### What is needed:
Rewrite the text about Mary Frances Clardy, beginning at the words "2022 Minnesota State" and stopping after "on the show.", and switch "Saint Paul" to "Minneapolis".

### Text shown:
########

2024 Minnesota State House - District 53A
| Party |  | Candidate | Votes | % |
|---|---|---|---|---|
|  | Democratic (DFL) | Mary Frances Clardy | 14,011 | 57.73 |
|  | Republican | Nathan Herschbach | 10,226 | 42.14 |
|  |  | Write-in | 31 | 0.13 |
| Total votes |  |  | 24,268 | 100.0 |
|  | Democratic (DFL) hold |  |  |  |

2022 Minnesota State House - District 53A
| Party |  | Candidate | Votes | % |
|---|---|---|---|---|
|  | Democratic (DFL) | Mary Frances Clardy | 10,777 | 54.51 |
|  | Republican | Todd Kruse | 8,188 | 41.41 |
|  | Legal Marijuana Now | Brent Jacobson | 785 | 3.97 |
|  |  | Write-in | 22 | 0.11 |
| Total votes |  |  | 19,772 | 100.0 |
|  | Democratic (DFL) hold |  |  |  |

== Personal life ==
Clardy resides in Inver Grove Heights, Minnesota. She identifies as Black. While teaching in Saint Paul, Clardy was injured by a student and suffered a traumatic brain injury, having to relearn how to walk, talk, read, and write.

Clardy's daughter Virginia is a health care recruiter and former NBA dancer. Virginia was cast on the eighth season of Love Is Blind, and Clardy appeared on the show.

########

(Data visualization images)
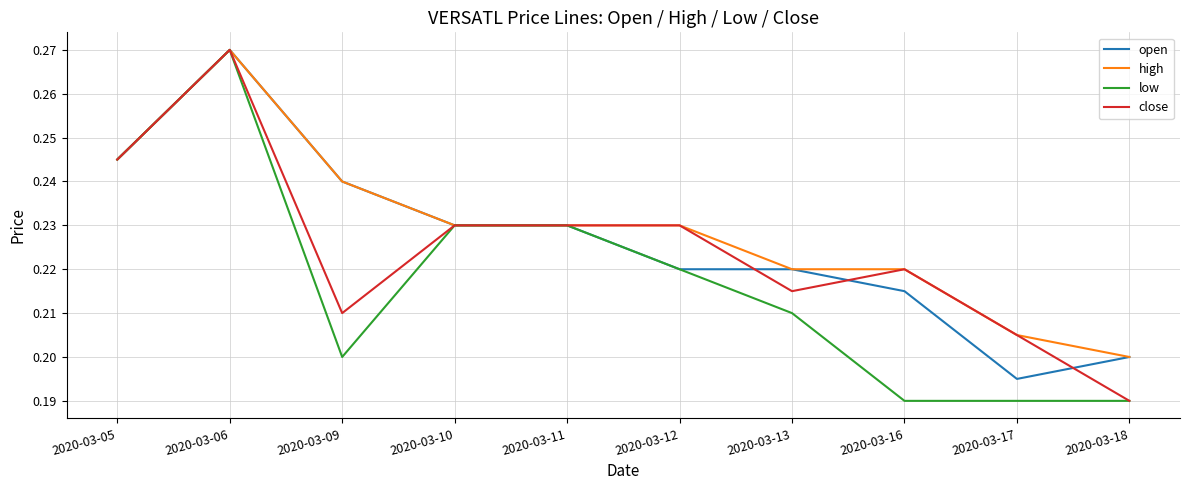

Rank the series by their average value, from lowest to highest.

low, close, open, high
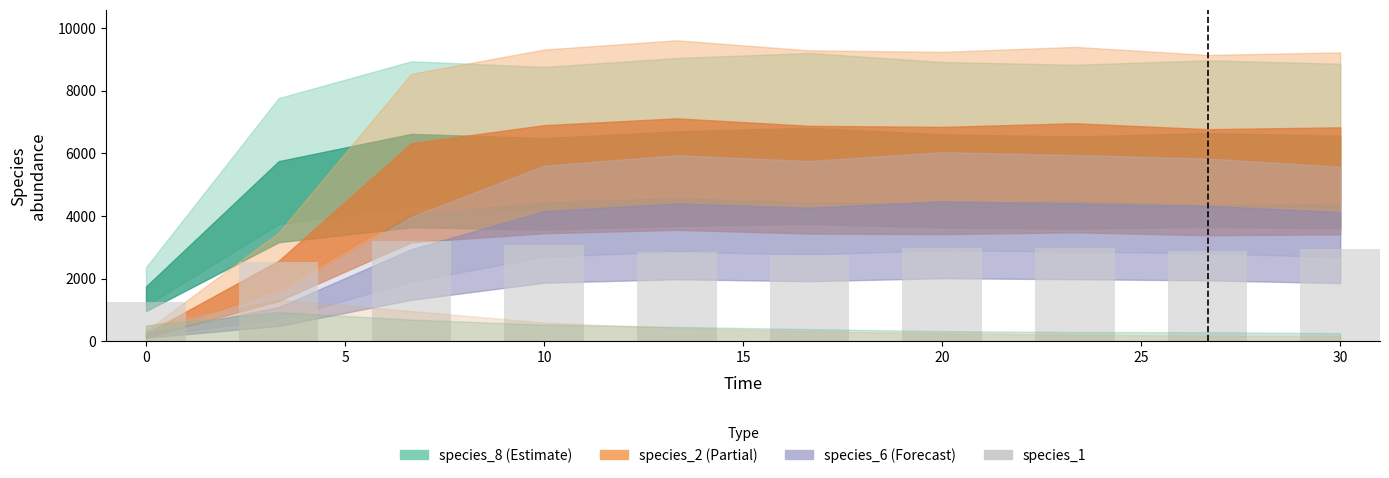

What is the greatest value displayed?

3204.6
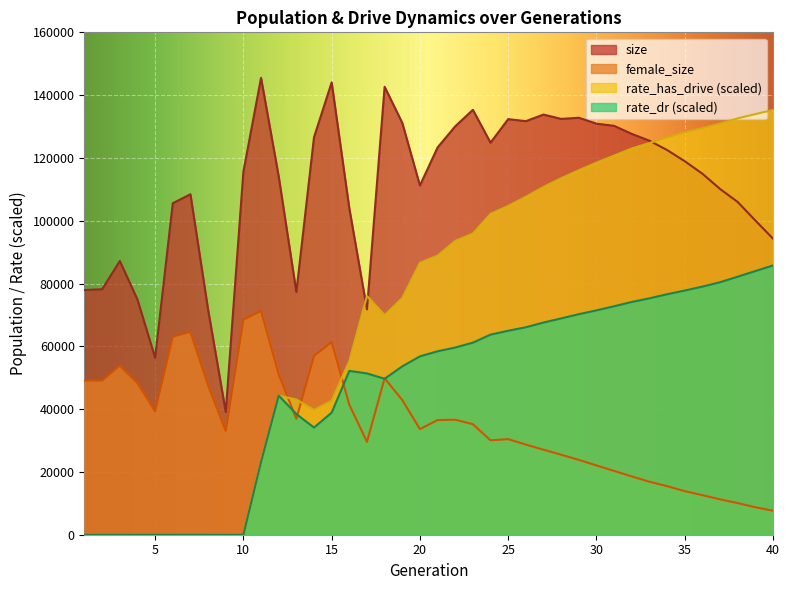

Where is the first local maximum for rate_has_drive?

12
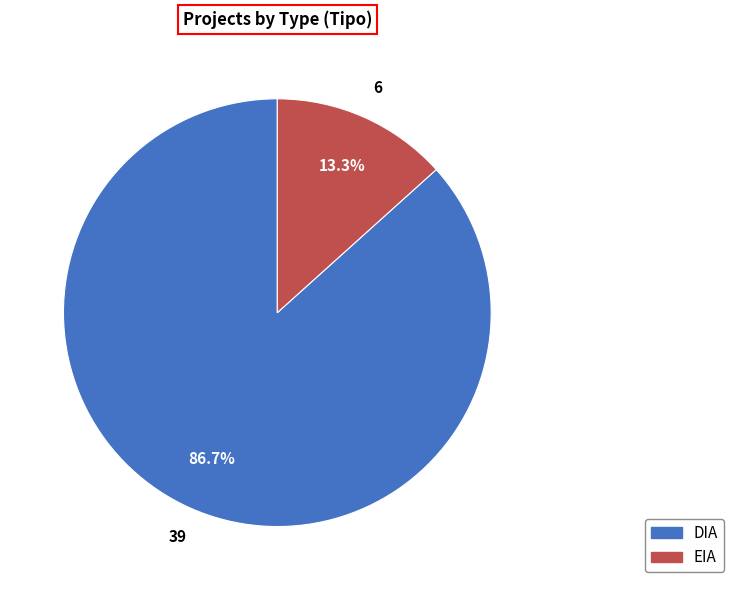

What percentage is NOT represented by EIA?

86.7%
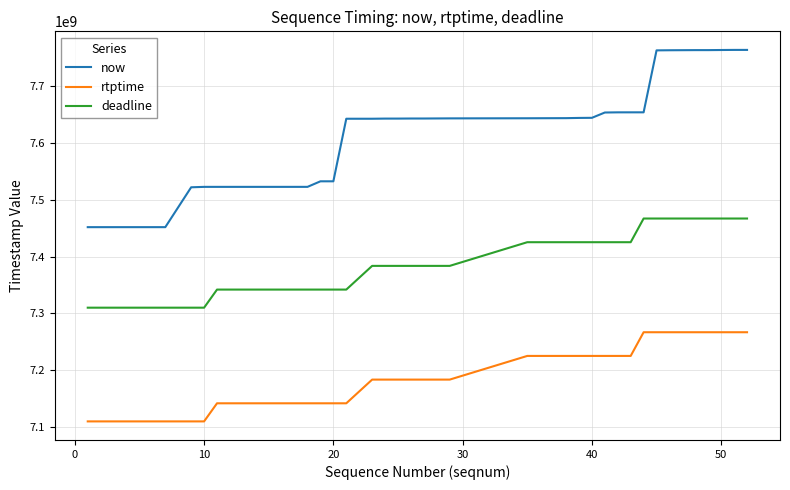

Which series has the largest range (max minus min)?

now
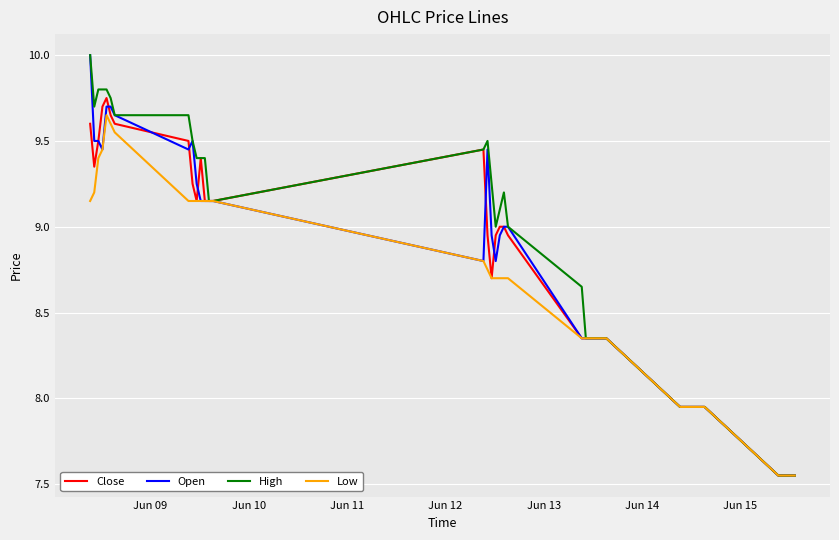

How many lines are shown in the chart?

4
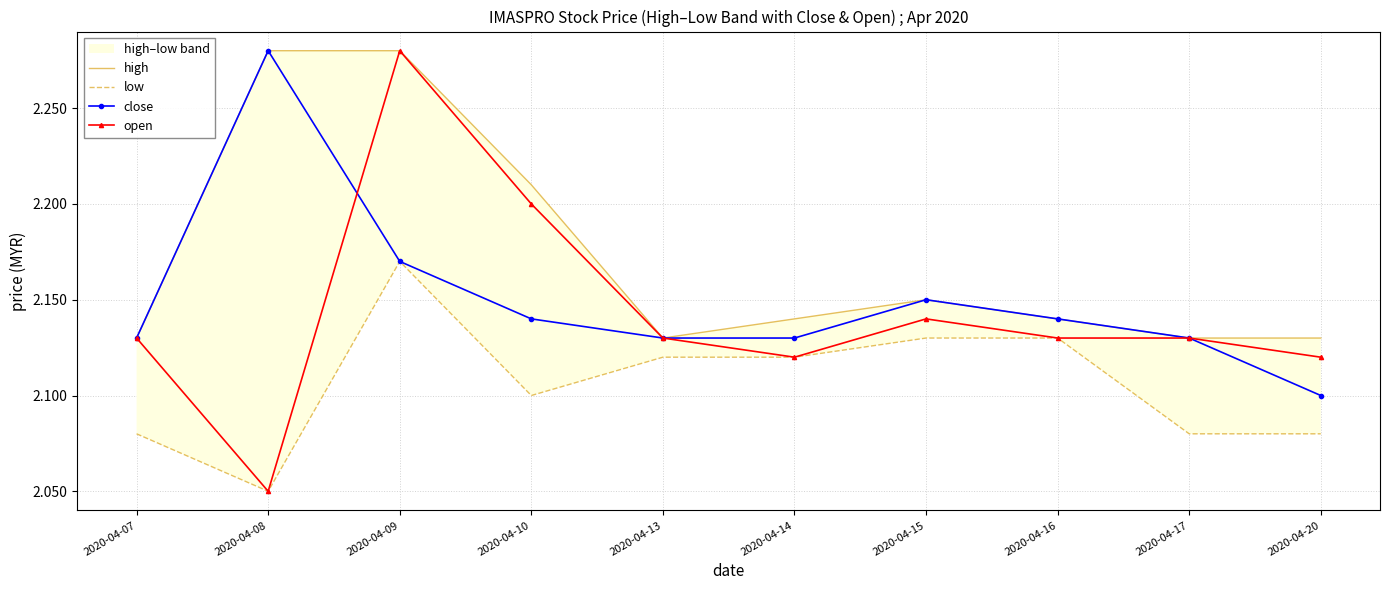

What is the difference between the maximum and minimum values in the open series?

0.2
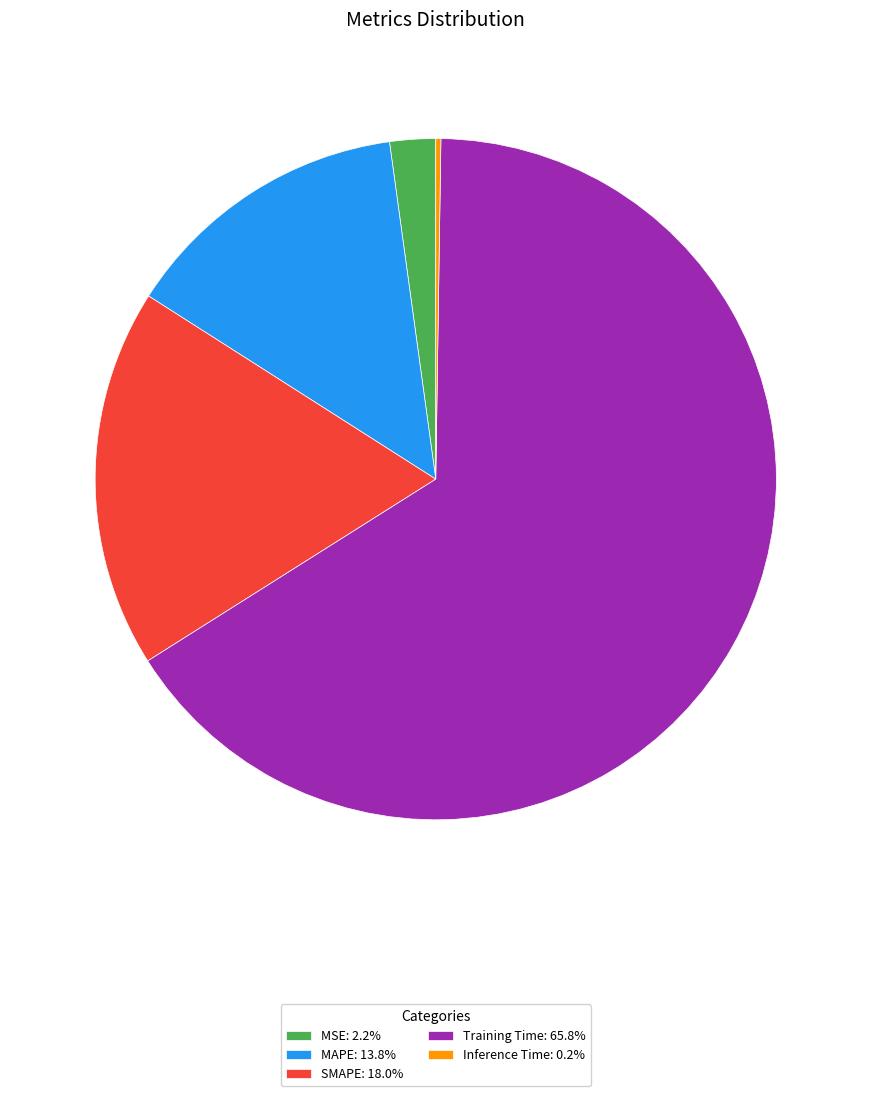

Combined, do MAPE: 13.8% and MSE: 2.2% account for over 50%?

No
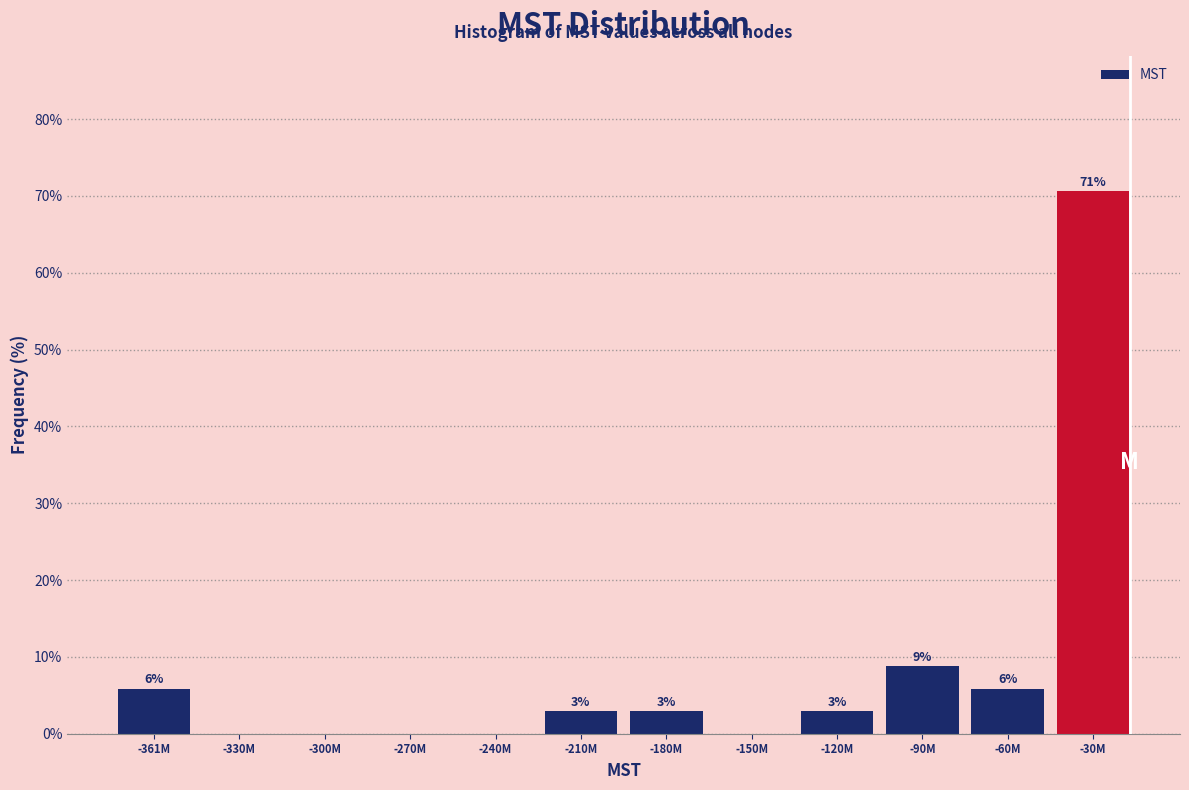

Are the bars horizontal?

No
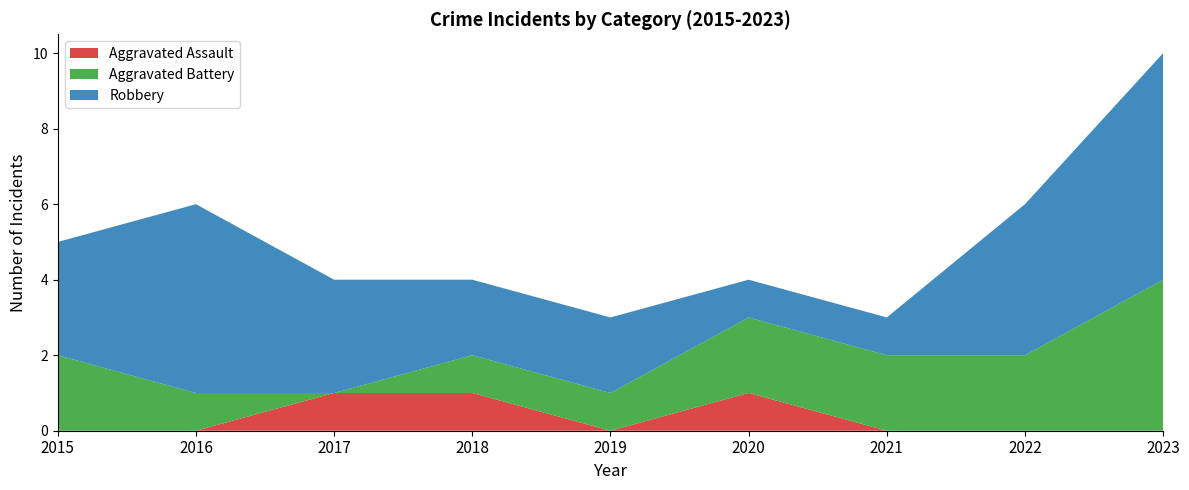

Reading right to left, what are all the values shown in this chart?

Aggravated Assault: 0	0	0	1	0	1	1	0	0
Aggravated Battery: 4	2	2	2	1	1	0	1	2
Robbery: 6	4	1	1	2	2	3	5	3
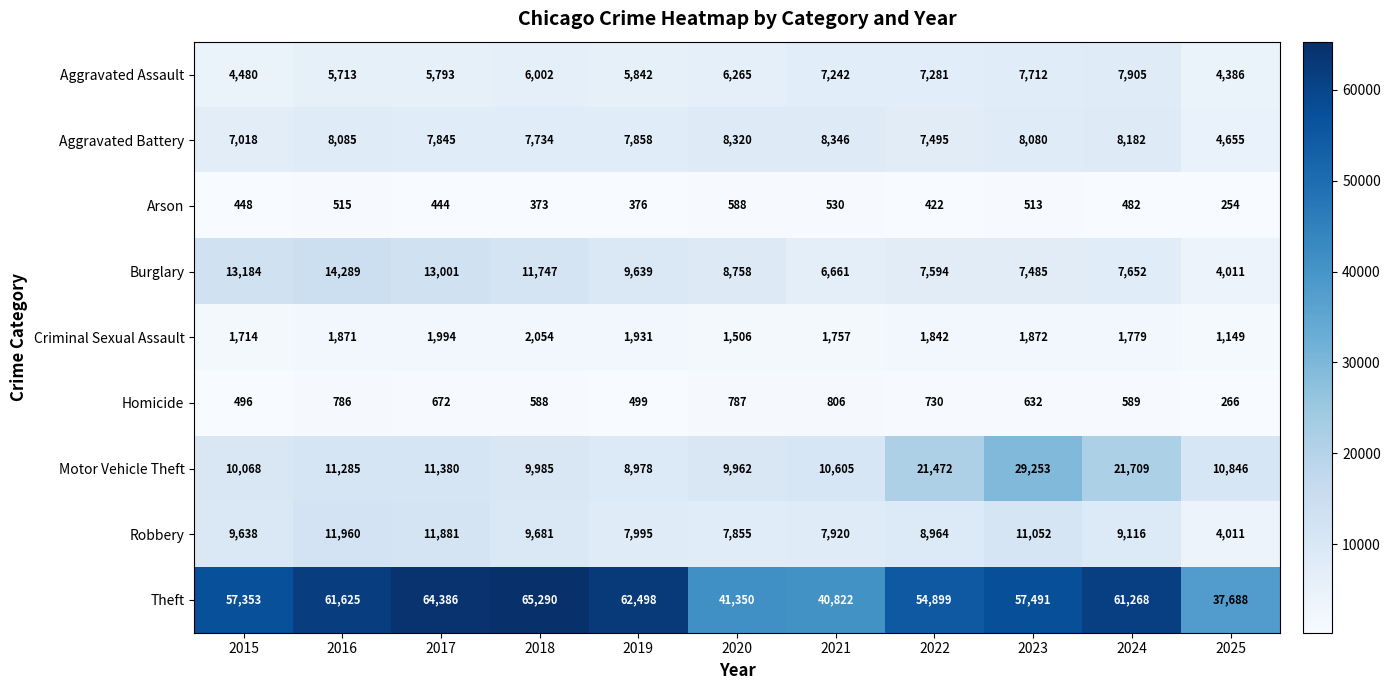

How many values in the Robbery series are below 9116?

5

########

### Written reply:
2022 Minnesota State House - District 53A
| Party |  | Candidate | Votes | % |
|---|---|---|---|---|
|  | Democratic (DFL) | Mary Frances Clardy | 10,777 | 54.51 |
|  | Republican | Todd Kruse | 8,188 | 41.41 |
|  | Legal Marijuana Now | Brent Jacobson | 785 | 3.97 |
|  |  | Write-in | 22 | 0.11 |
| Total votes |  |  | 19,772 | 100.0 |
|  | Democratic (DFL) hold |  |  |  |

== Personal life ==
Clardy resides in Inver Grove Heights, Minnesota. She identifies as Black. While teaching in Minneapolis, Clardy was injured by a student and suffered a traumatic brain injury, having to relearn how to walk, talk, read, and write.

Clardy's daughter Virginia is a health care recruiter and former NBA dancer. Virginia was cast on the eighth season of Love Is Blind, and Clardy appeared on the show.